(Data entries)
____

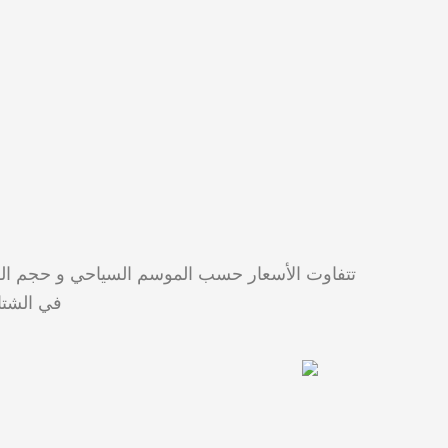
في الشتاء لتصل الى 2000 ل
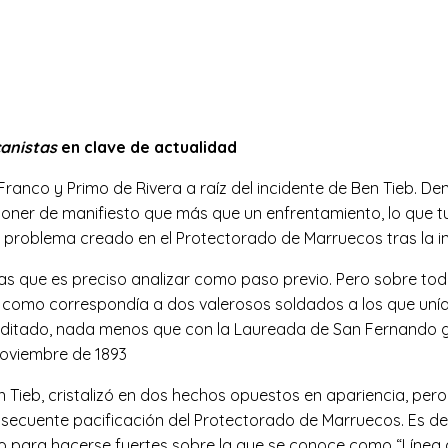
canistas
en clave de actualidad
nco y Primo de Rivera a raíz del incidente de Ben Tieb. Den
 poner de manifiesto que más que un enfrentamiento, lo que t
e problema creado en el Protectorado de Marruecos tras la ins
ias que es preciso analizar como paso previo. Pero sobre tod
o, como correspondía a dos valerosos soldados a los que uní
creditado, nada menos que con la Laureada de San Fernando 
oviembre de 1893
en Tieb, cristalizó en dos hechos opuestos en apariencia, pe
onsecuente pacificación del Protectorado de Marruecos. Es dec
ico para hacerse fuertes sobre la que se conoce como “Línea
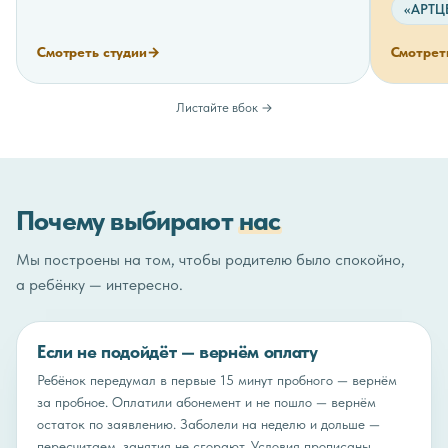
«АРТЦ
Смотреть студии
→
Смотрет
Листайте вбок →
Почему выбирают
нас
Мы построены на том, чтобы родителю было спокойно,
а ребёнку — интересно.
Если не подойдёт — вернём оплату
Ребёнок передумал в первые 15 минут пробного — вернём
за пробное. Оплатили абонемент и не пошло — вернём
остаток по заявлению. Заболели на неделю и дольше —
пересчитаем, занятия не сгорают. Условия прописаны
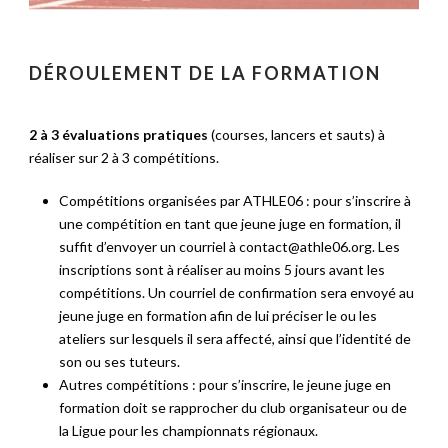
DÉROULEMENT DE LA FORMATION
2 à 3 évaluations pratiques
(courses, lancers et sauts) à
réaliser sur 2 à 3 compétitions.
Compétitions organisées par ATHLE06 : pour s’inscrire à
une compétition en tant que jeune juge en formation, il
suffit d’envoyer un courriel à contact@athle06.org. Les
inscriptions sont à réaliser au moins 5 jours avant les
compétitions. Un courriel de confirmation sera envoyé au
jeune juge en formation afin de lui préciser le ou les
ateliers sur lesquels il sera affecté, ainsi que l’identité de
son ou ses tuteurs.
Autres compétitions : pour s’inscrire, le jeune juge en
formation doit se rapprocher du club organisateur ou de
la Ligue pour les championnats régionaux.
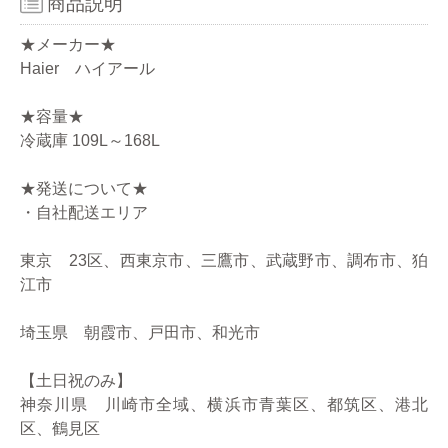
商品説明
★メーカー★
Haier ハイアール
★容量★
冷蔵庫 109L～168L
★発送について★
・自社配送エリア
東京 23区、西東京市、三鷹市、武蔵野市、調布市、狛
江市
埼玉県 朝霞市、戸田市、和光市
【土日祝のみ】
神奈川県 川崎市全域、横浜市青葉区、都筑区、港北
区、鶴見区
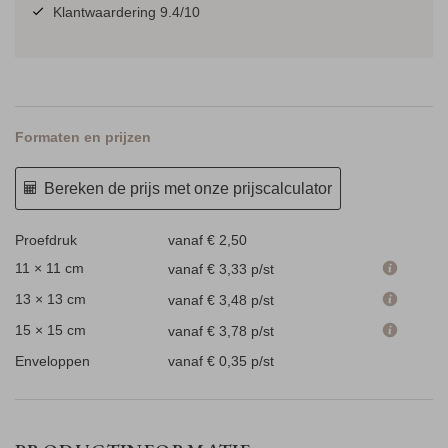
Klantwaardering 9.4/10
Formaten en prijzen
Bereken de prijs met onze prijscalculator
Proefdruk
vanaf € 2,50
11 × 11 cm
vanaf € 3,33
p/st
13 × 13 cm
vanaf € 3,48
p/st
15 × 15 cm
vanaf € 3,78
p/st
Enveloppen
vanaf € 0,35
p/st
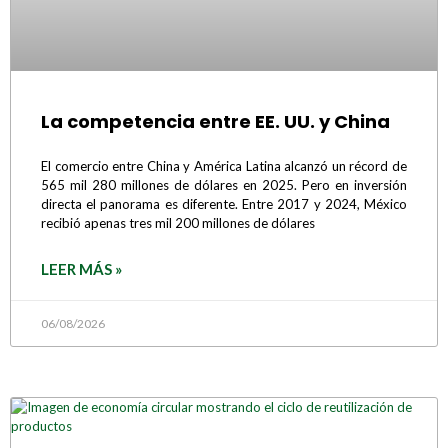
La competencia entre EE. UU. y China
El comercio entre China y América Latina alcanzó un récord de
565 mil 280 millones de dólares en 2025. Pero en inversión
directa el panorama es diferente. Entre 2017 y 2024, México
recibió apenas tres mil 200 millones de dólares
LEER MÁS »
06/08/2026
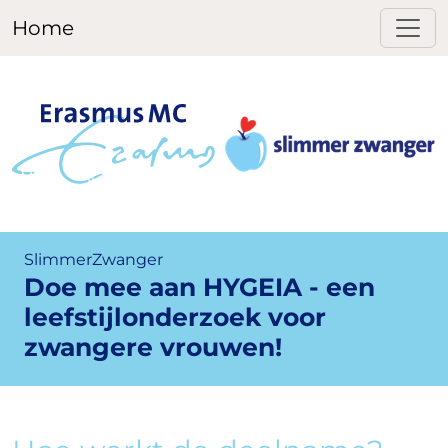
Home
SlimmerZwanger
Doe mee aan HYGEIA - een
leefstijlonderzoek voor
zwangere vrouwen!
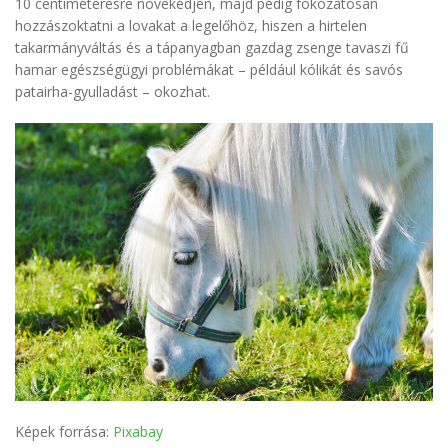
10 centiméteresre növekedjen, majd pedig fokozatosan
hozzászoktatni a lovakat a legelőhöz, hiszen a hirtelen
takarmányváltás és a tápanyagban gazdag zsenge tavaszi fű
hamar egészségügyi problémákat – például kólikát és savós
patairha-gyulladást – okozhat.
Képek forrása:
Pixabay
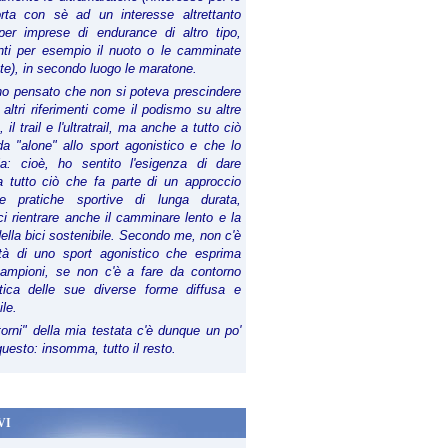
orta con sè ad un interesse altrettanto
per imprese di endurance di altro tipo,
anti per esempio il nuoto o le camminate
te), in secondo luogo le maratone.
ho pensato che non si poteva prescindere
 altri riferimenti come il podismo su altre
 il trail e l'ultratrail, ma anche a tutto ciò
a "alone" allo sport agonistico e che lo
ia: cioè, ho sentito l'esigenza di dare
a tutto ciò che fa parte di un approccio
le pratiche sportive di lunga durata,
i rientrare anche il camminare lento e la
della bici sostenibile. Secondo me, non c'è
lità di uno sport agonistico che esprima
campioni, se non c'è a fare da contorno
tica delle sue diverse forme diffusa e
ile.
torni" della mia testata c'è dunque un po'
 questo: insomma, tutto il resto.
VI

____

• _Problem statement_
Can you reproduce every line of text read from the pages in the entries above, word for word, with the pictures left out of your answer?

• _Written answer_
في الشتاء لتصل الى 2000 ل
canistas
en clave de actualidad
nco y Primo de Rivera a raíz del incidente de Ben Tieb. Den
 poner de manifiesto que más que un enfrentamiento, lo que t
e problema creado en el Protectorado de Marruecos tras la ins
ias que es preciso analizar como paso previo. Pero sobre tod
o, como correspondía a dos valerosos soldados a los que uní
creditado, nada menos que con la Laureada de San Fernando 
oviembre de 1893
en Tieb, cristalizó en dos hechos opuestos en apariencia, pe
onsecuente pacificación del Protectorado de Marruecos. Es dec
ico para hacerse fuertes sobre la que se conoce como “Línea
«АРТЦ
Смотреть студии
→
Смотрет
Листайте вбок →
Почему выбирают
нас
Мы построены на том, чтобы родителю было спокойно,
а ребёнку — интересно.
Если не подойдёт — вернём оплату
Ребёнок передумал в первые 15 минут пробного — вернём
за пробное. Оплатили абонемент и не пошло — вернём
остаток по заявлению. Заболели на неделю и дольше —
пересчитаем, занятия не сгорают. Условия прописаны
DÉROULEMENT DE LA FORMATION
2 à 3 évaluations pratiques
(courses, lancers et sauts) à
réaliser sur 2 à 3 compétitions.
Compétitions organisées par ATHLE06 : pour s’inscrire à
une compétition en tant que jeune juge en formation, il
suffit d’envoyer un courriel à contact@athle06.org. Les
inscriptions sont à réaliser au moins 5 jours avant les
compétitions. Un courriel de confirmation sera envoyé au
jeune juge en formation afin de lui préciser le ou les
ateliers sur lesquels il sera affecté, ainsi que l’identité de
son ou ses tuteurs.
Autres compétitions : pour s’inscrire, le jeune juge en
formation doit se rapprocher du club organisateur ou de
la Ligue pour les championnats régionaux.
商品説明
★メーカー★
Haier ハイアール
★容量★
冷蔵庫 109L～168L
★発送について★
・自社配送エリア
東京 23区、西東京市、三鷹市、武蔵野市、調布市、狛
江市
埼玉県 朝霞市、戸田市、和光市
【土日祝のみ】
神奈川県 川崎市全域、横浜市青葉区、都筑区、港北
区、鶴見区
Klantwaardering 9.4/10
Formaten en prijzen
Bereken de prijs met onze prijscalculator
Proefdruk
vanaf € 2,50
11 × 11 cm
vanaf € 3,33
p/st
13 × 13 cm
vanaf € 3,48
p/st
15 × 15 cm
vanaf € 3,78
p/st
Enveloppen
vanaf € 0,35
p/st
La competencia entre EE. UU. y China
El comercio entre China y América Latina alcanzó un récord de
565 mil 280 millones de dólares en 2025. Pero en inversión
directa el panorama es diferente. Entre 2017 y 2024, México
recibió apenas tres mil 200 millones de dólares
LEER MÁS »
06/08/2026
Home
SlimmerZwanger
Doe mee aan HYGEIA - een
leefstijlonderzoek voor
zwangere vrouwen!
10 centiméteresre növekedjen, majd pedig fokozatosan
hozzászoktatni a lovakat a legelőhöz, hiszen a hirtelen
takarmányváltás és a tápanyagban gazdag zsenge tavaszi fű
hamar egészségügyi problémákat – például kólikát és savós
patairha-gyulladást – okozhat.
Képek forrása:
Pixabay
orta con sè ad un interesse altrettanto
per imprese di endurance di altro tipo,
anti per esempio il nuoto o le camminate
te), in secondo luogo le maratone.
ho pensato che non si poteva prescindere
 altri riferimenti come il podismo su altre
 il trail e l'ultratrail, ma anche a tutto ciò
a "alone" allo sport agonistico e che lo
ia: cioè, ho sentito l'esigenza di dare
a tutto ciò che fa parte di un approccio
le pratiche sportive di lunga durata,
i rientrare anche il camminare lento e la
della bici sostenibile. Secondo me, non c'è
lità di uno sport agonistico che esprima
campioni, se non c'è a fare da contorno
tica delle sue diverse forme diffusa e
ile.
torni" della mia testata c'è dunque un po'
 questo: insomma, tutto il resto.
VI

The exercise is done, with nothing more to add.